Der schon bald nach seinem Tod einsetzende Rückfall seiner jüngeren Schüler auf den subjektiven Rationalismus habe indessen gezeigt, daß die von Hegel gewonnene Objektivität »eine bloß scheinbare« war.72 Wirkliche Objektivität, so Stahl, hätte darin bestanden, eine »reale Macht außer und über dem Menschen« und insonderheit außerhalb seiner Denkbestimmungen anzuerkennen.73 Tatsächlich aber habe Hegel alle Realität in diese Denkbestimmungen aufgelöst und sich einer »pantheistischen Weltanschauung« verschrieben, die nach allen Seiten bestreitbare Ergebnisse zeitige.74 Indem Gott nicht mehr wie in der christlichen Tradition als ein überweltlicher persönlicher Schöpfer gefaßt werde, sondern als unpersönliches, in sich inhaltsloses Absolutes, welches sich zu dem Gegensatz von bürgerlicher Gesellschaft und Staat dirimiere, würden beide zu sakrosankten Größen, die je unterschiedliche Objektivationen des Absoluten begründeten. Mit der ersteren habe Hegel der modernen, von Adam Smith begründeten Wissenschaft der Nationalökonomie Rechnung getragen, der wohl das Verdienst zukomme, »die große, der früheren Zeit ganz fremde Einsicht in die Naturgesetze der Gütererzeugung zu Tage gefördert« zu haben, die jedoch zugleich die Produktion »isolirt als absoluten Zweck und in abstracto als das von der Gesellschaft für die Gesellschaft erzeugte Vermögen« betrachtet und auf diese Weise vom »sittlichen und darum auch vom ächt politischen Princip« abgelöst habe.75

Andererseits habe Hegel mit seiner Bestimmung des Staates als des sich in der Geschichte verwirklichenden Gottes den von Hobbes und Rousseau auf den Weg gebrachten »Staatsabsolutismus« erneuert und zu einer »ultragouvernemental[en]« »Apotheose des Staates« gesteigert, die ebenso inakzeptabel sei wie die der Gesellschaft.

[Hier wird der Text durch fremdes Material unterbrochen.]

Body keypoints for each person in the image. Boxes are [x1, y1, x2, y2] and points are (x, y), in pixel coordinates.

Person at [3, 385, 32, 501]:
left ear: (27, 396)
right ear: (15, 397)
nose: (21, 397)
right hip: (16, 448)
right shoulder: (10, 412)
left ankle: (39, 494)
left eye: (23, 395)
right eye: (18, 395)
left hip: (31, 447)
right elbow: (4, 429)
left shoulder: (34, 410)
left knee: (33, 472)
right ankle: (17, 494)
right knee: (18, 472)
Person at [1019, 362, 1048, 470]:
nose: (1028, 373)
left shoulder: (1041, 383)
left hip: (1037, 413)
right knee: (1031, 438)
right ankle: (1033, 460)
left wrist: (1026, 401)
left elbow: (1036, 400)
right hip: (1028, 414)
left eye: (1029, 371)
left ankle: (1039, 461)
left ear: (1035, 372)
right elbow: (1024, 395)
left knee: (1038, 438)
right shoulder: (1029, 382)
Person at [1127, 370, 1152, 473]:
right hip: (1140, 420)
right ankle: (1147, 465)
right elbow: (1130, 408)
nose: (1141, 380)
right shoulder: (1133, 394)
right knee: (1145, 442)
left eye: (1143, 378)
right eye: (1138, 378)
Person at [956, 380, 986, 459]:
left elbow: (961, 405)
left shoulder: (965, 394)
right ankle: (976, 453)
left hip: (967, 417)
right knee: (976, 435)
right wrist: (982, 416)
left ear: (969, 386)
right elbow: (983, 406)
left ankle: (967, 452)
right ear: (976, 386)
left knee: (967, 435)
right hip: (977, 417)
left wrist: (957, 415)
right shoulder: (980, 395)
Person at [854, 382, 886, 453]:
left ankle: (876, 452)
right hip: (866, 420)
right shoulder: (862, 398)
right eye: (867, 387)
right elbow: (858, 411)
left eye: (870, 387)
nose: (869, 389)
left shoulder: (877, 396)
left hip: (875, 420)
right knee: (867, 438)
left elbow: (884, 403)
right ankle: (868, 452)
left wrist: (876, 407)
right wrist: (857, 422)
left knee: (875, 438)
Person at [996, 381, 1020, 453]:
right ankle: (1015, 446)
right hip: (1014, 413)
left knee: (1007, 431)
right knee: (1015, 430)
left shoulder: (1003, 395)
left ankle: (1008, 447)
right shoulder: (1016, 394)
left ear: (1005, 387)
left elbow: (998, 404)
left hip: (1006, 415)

Gewiß bildeten beide je für sich ein System, hier den wirtschaftlichen, dort den herrschaftlichen Verband der Nation, die durchaus einem je eigenen »Bildungsprincip« folgten. Falsch sei jedoch, sie auseinander zu reißen: »Gesellschaft und Staat, das sociale und das politische Gebiet, sind nun aber nur unterscheidbar, nicht trennbar. Sie sind nur die verschiedenen Seiten einer und derselben nationalen Existenz und Aufgabe. Sie durchdringen sich deßhalb überall ohne scharfe Gränzlinie und stehen überall in Wechselwirkung. […] Trennung des Socialen und des Politischen ist also überall ein Irrthum.«76

War dies eine Absage an die Bauprinzipien der Moderne und eine Rückkehr zum Modell der societas civilis mit ihrer Einheit von Staat und Gesellschaft, Öffentlichem und Privatem, mithin eine Bekräftigung der Positionen des klassischen Konservatismus?